Pick out every line in the material below that contains the word "pose", and copy each of those lines in full.
-=-=-
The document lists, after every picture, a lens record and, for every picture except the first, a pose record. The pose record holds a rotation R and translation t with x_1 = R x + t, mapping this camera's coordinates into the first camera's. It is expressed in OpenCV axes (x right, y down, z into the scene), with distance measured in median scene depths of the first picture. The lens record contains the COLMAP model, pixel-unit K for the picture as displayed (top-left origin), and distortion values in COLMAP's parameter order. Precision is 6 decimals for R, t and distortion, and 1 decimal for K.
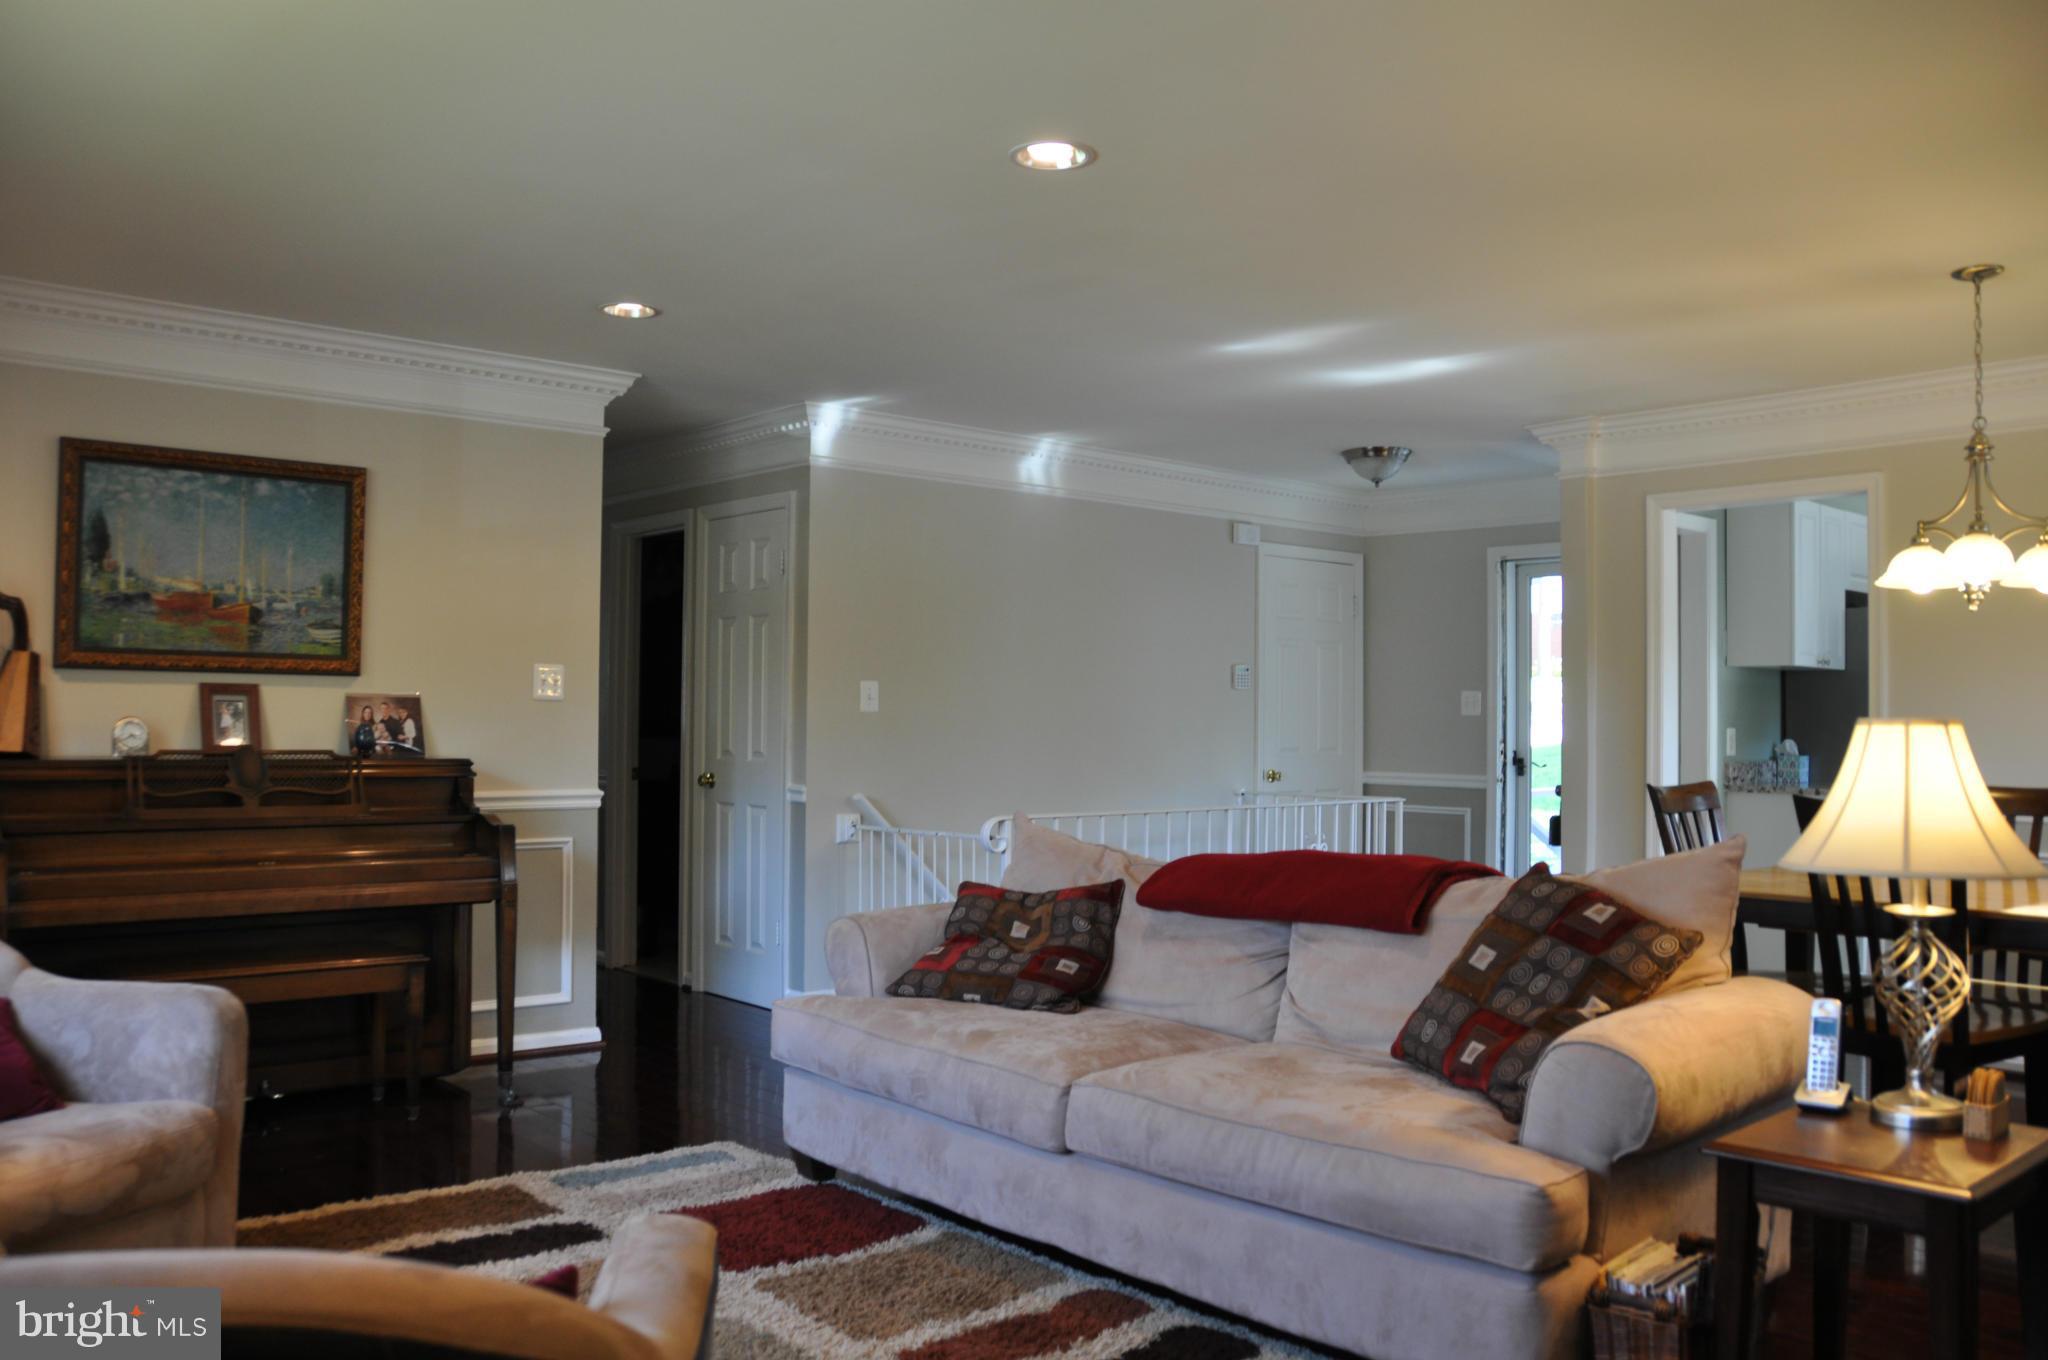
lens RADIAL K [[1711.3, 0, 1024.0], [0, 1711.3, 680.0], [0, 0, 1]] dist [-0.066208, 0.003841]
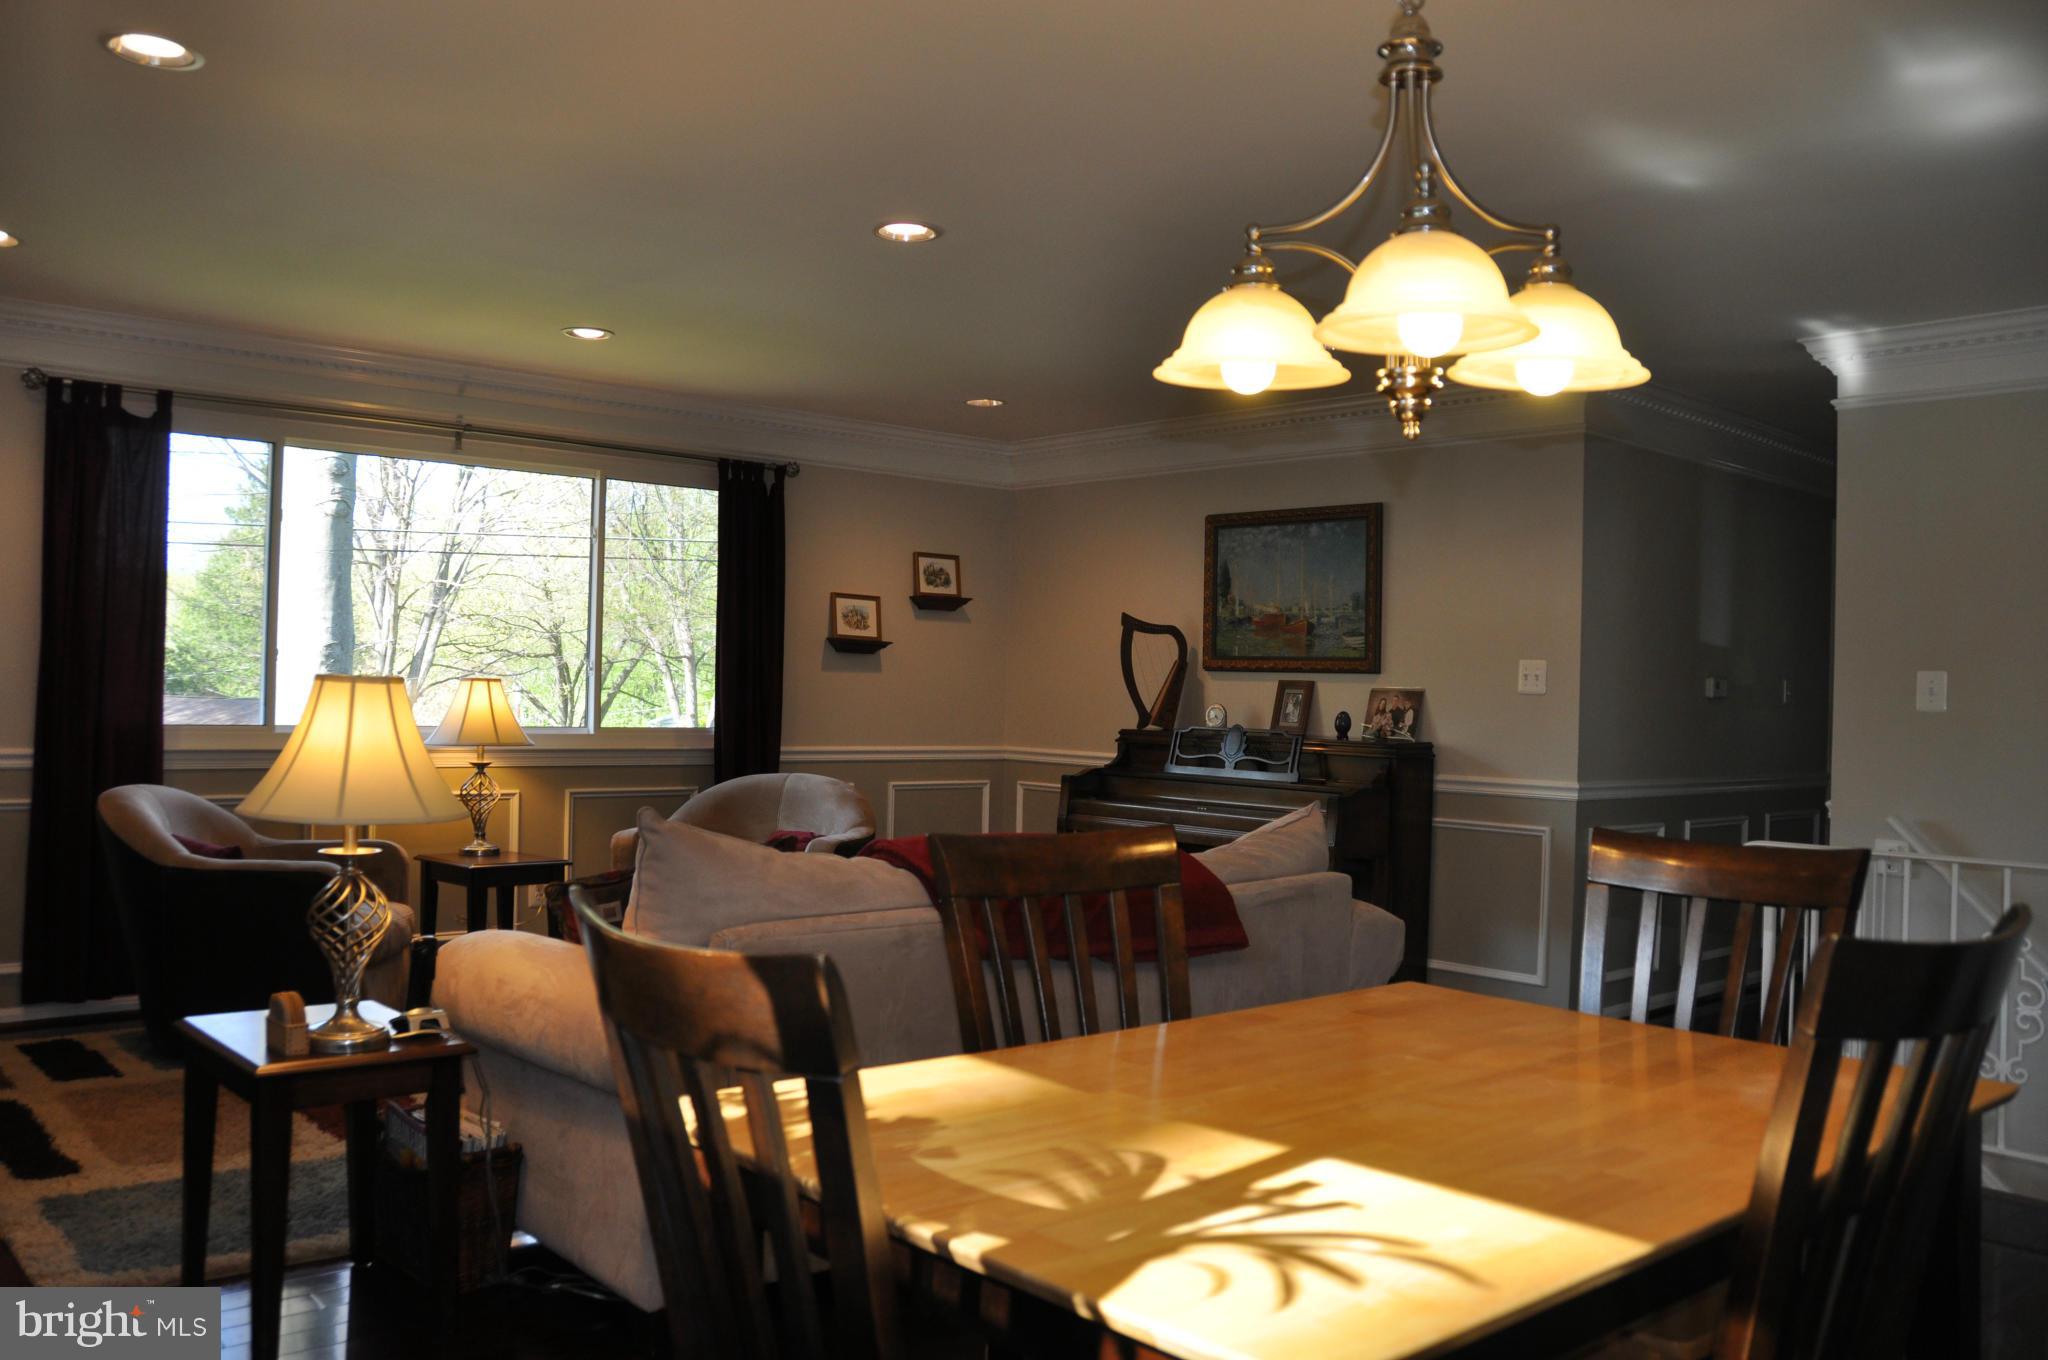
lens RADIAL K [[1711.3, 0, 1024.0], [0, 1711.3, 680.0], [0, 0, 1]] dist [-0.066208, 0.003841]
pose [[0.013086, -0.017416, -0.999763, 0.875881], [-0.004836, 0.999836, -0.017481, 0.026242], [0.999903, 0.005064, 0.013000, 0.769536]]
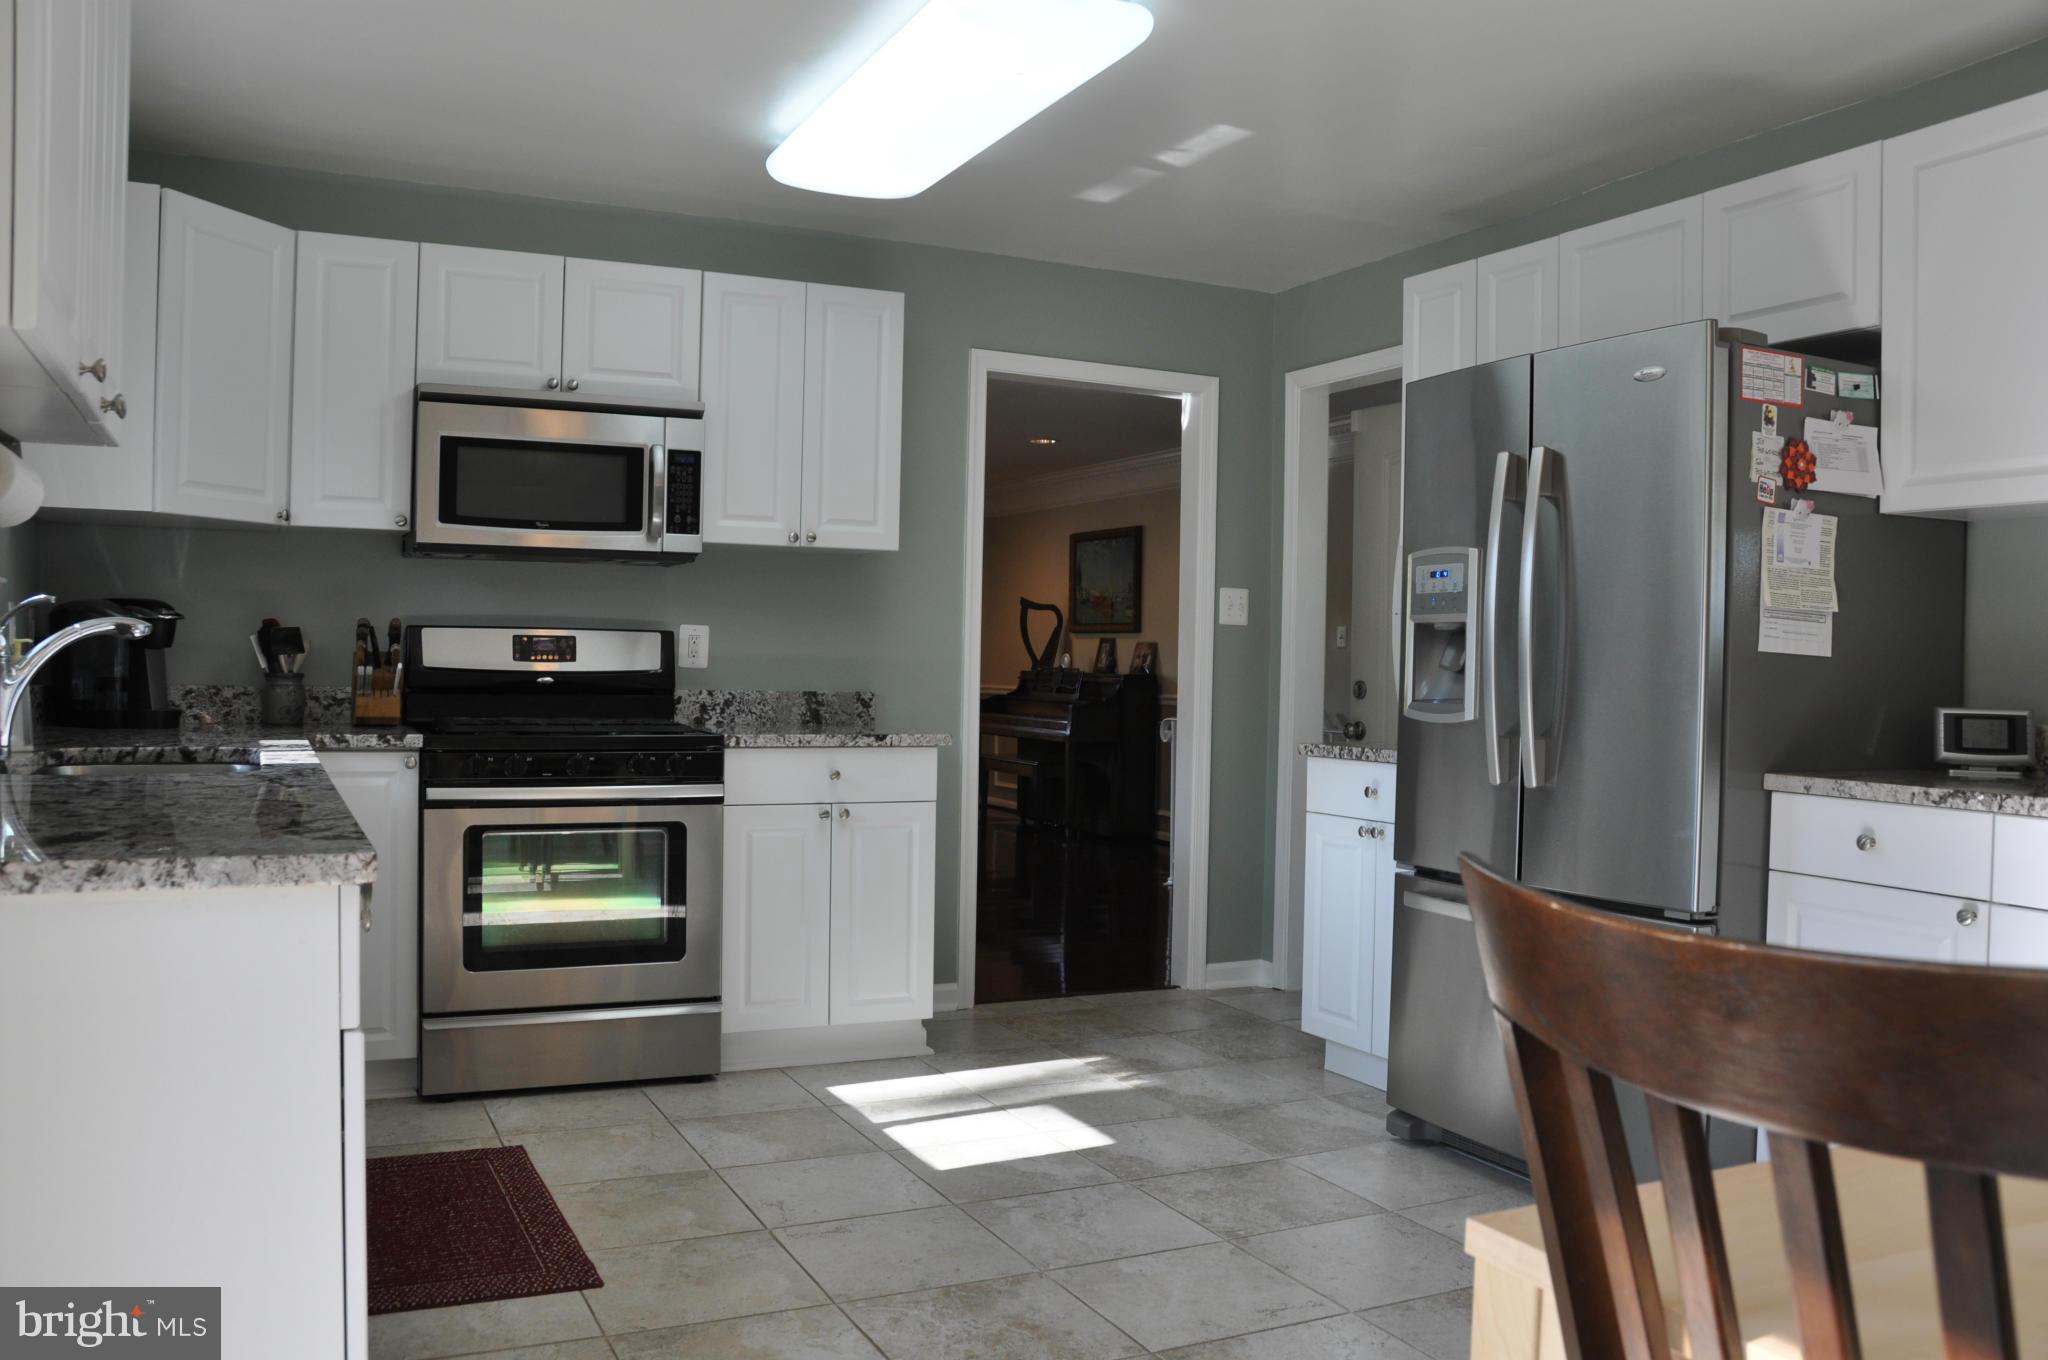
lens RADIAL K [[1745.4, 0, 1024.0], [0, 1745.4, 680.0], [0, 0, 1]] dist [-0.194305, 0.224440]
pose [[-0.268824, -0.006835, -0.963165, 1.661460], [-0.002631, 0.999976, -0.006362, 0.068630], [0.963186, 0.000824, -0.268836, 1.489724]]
-=-=-
EXERCISE ANSWER
The document lists, after every picture, a lens record and, for every picture except the first, a pose record. The pose record holds a rotation R and translation t with x_1 = R x + t, mapping this camera's coordinates into the first camera's. It is expressed in OpenCV axes (x right, y down, z into the scene), with distance measured in median scene depths of the first picture. The lens record contains the COLMAP model, pixel-unit K for the picture as displayed (top-left origin), and distortion values in COLMAP's parameter order. Precision is 6 decimals for R, t and distortion, and 1 decimal for K.
pose [[0.013086, -0.017416, -0.999763, 0.875881], [-0.004836, 0.999836, -0.017481, 0.026242], [0.999903, 0.005064, 0.013000, 0.769536]]
pose [[-0.268824, -0.006835, -0.963165, 1.661460], [-0.002631, 0.999976, -0.006362, 0.068630], [0.963186, 0.000824, -0.268836, 1.489724]]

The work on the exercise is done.